The researchers knew they would have to account for geography to get a better picture of how the family tree converges as it reaches deeper into the past. They decided to build a massive computer simulation that would essentially re-enact the history of humanity as people were born, moved from one place to another, reproduced and died.

Rohde created a program that put an initial population on a map of the world at some date in the past, ranging from 7,000 to 20,000 years ago. Then the program allowed those initial inhabitants to go about their business. He allowed them to expand in number according to accepted estimates of past population growth, but had to cap the expansion at 55 million people due to computing limitations. Although unrealistic in some respects -- 55 million is a lot less than the 6.5 billion people who actually live on Earth today -- he found through trial and error that the limitation did not significantly change the outcome with regard to common ancestry.

The model also had to allow for migration based on what historians, anthropologists and archaeologists know about how frequently past populations moved both within and between continents. Rohde, Chang and Olson chose a range of migration rates, from a low level where almost nobody left their native home to a much higher one where up to 20 percent of the population reproduced in a town other than the one where they were born, and one person in 400 moved to a foreign country.

Allowing very little migration, Rohde's simulation produced a date of about 5,000 B.C. for humanity's most recent common ancestor. Assuming a higher, but still realistic, migration rate produced a shockingly recent date of around 1 A.D.

Some people even suspect that the most recent common ancestor could have lived later than that.

"A number of people have written to me making the argument that the simulations were too conservative," Rohde said.

Migration is the key. When a people have offspring far from their birthplaces, they essentially introduce their entire family lines into their adopted populations, giving their immediate offspring and all who come after them a set of ancestors from far away.

People tend to think of preindustrial societies as places where this sort of thing rarely happened, where virtually everyone lived and died within a few miles of the place where they were born. But history is full of examples that belie that notion.

Take Alexander the Great, who conquered every country between Greece and northern India, siring two sons along the way by Persian mothers. Consider Prince Abd Al-Rahman, son of a Syrian father and a Berber mother, who escaped Damascus after the overthrow of his family's dynasty and started a new one in Spain. The Vikings, the Mongols, and the Huns all traveled thousands of miles to burn, pillage and -- most pertinent to genealogical considerations -- rape more settled populations.

More peaceful people moved around as well. During the Middle Ages, the Gypsies traveled in stages from northern India to Europe. In the New World, the Navaho moved from western Canada to their current home in the American Southwest. People from East Asia fanned out into the South Pacific Islands, and Eskimos frequently traveled back and forth across the Bering Sea from Siberia to Alaska.

"These genealogical networks, as they start spreading out they really have the ability to get virtually everywhere," Olson said.

Though people like to think of culture, language and religion as barriers between groups, history is full of religious conversions, intermarriages, illegitimate births and adoptions across those lines. Some historical times and places were especially active melting pots -- medieval Spain, ancient Rome and the Egypt of the pharaohs, for example.
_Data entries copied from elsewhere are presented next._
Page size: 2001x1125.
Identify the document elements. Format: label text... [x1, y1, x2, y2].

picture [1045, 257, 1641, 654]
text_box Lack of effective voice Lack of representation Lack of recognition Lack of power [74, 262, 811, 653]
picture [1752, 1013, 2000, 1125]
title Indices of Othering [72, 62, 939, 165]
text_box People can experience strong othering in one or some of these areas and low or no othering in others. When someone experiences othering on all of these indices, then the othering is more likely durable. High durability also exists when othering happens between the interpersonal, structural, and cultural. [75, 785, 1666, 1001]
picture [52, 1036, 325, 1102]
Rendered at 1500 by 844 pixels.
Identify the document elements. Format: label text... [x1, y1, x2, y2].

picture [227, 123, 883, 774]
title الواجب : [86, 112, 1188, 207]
"And the thing is, you only need one," said Mark Humphrys, an amateur anthropologist and professor of computer science at Dublin City University.
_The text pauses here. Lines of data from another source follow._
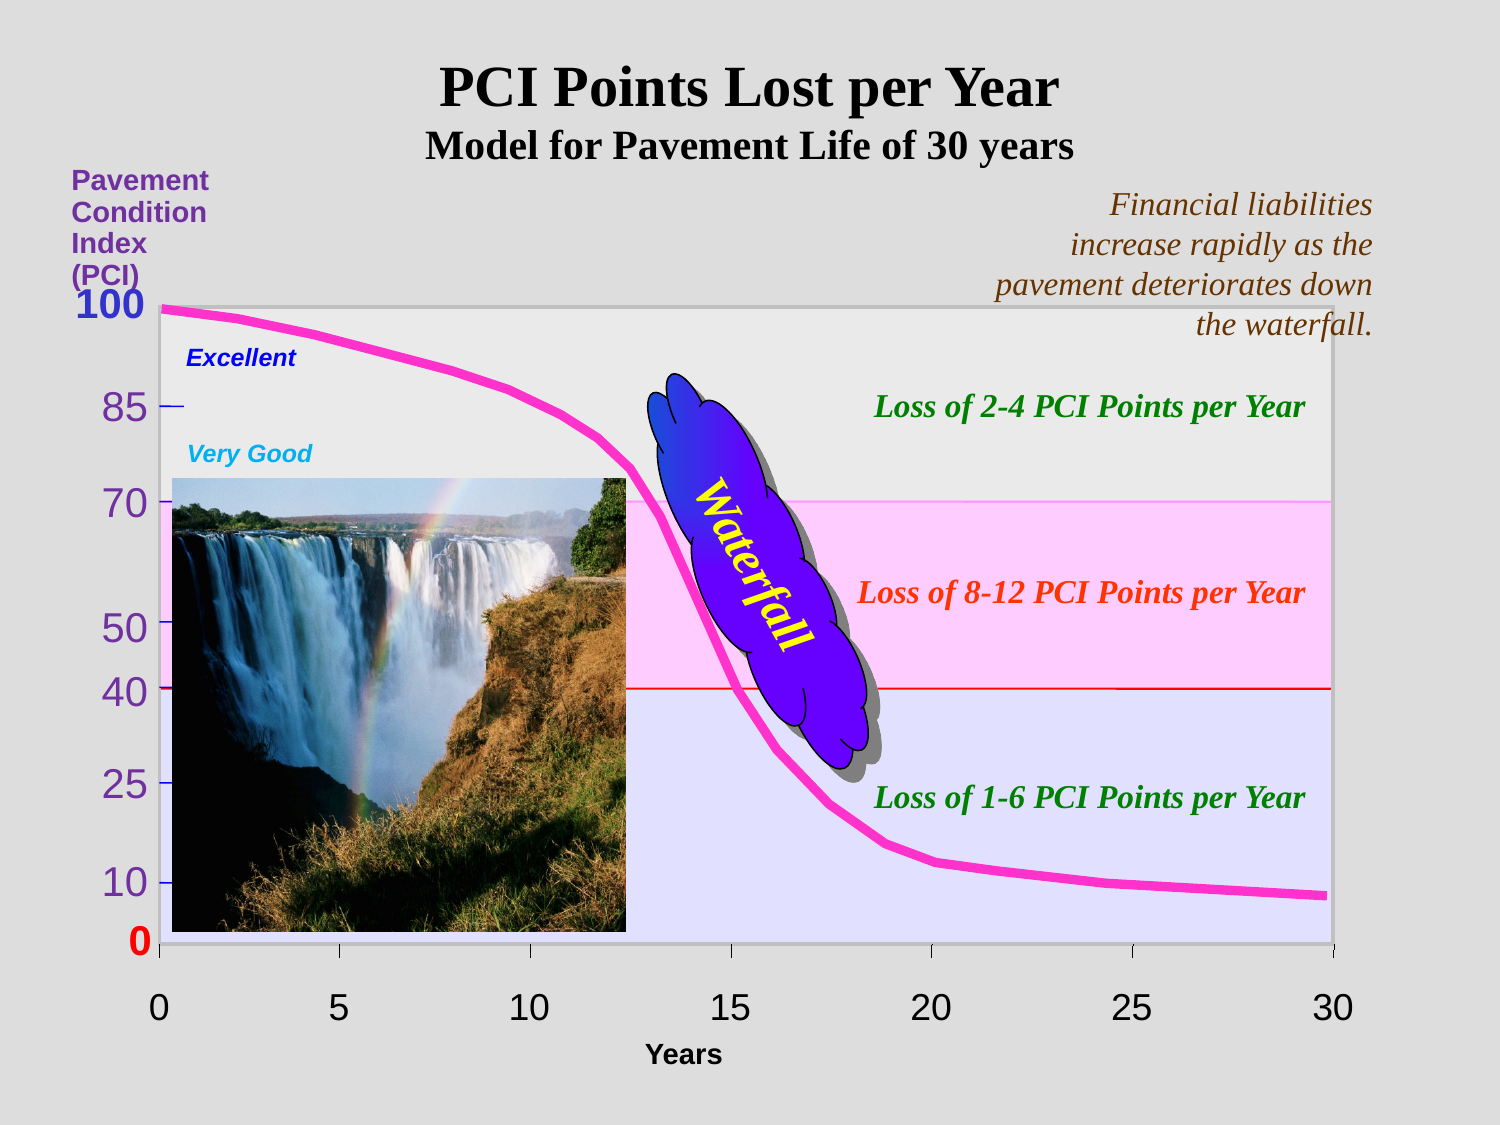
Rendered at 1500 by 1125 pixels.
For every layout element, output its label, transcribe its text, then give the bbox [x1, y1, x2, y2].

text_box [161, 308, 311, 334]
text_box Years [612, 1039, 764, 1071]
text_box 25 [101, 757, 149, 807]
text_box Pavement Condition Index (PCI) [71, 165, 224, 292]
picture [172, 478, 626, 932]
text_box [148, 943, 170, 1029]
text_box 100 [75, 276, 146, 327]
text_box [854, 822, 1327, 896]
text_box 70 [101, 476, 149, 527]
text_box 10 [101, 854, 149, 905]
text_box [709, 943, 752, 1029]
text_box 40 [101, 664, 149, 715]
text_box [159, 307, 1333, 945]
text_box Excellent [171, 334, 312, 380]
text_box [302, 334, 691, 586]
text_box Very Good [189, 429, 328, 475]
text_box 50 [101, 600, 149, 651]
text_box [867, 665, 1072, 767]
text_box Loss of 2-4 PCI Points per Year [818, 376, 1321, 432]
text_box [696, 357, 815, 788]
text_box 0 [128, 913, 152, 964]
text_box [1110, 943, 1154, 1029]
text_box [1311, 943, 1355, 1029]
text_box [328, 943, 350, 1029]
text_box Loss of 1-6 PCI Points per Year [802, 767, 1321, 822]
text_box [508, 943, 551, 1029]
text_box Loss of 8-12 PCI Points per Year [818, 563, 1321, 618]
text_box 85 [101, 379, 149, 430]
text_box Financial liabilities increase rapidly as the pavement deteriorates down the waterfall. [937, 174, 1389, 350]
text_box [159, 405, 185, 883]
text_box PCI Points Lost per Year Model for Pavement Life of 30 years [0, 40, 1500, 176]
text_box [818, 757, 828, 767]
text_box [910, 943, 953, 1029]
One ancestral link to another cultural group among your millions of forbears, and you share ancestors with everyone in that group. So everyone who reproduced with somebody who was born far from their own natal home -- every sailor blown off course, every young man who set off to seek his fortune, every woman who left home with a trader from a foreign land -- as long as they had children, they helped weave the tight web of brotherhood we all share.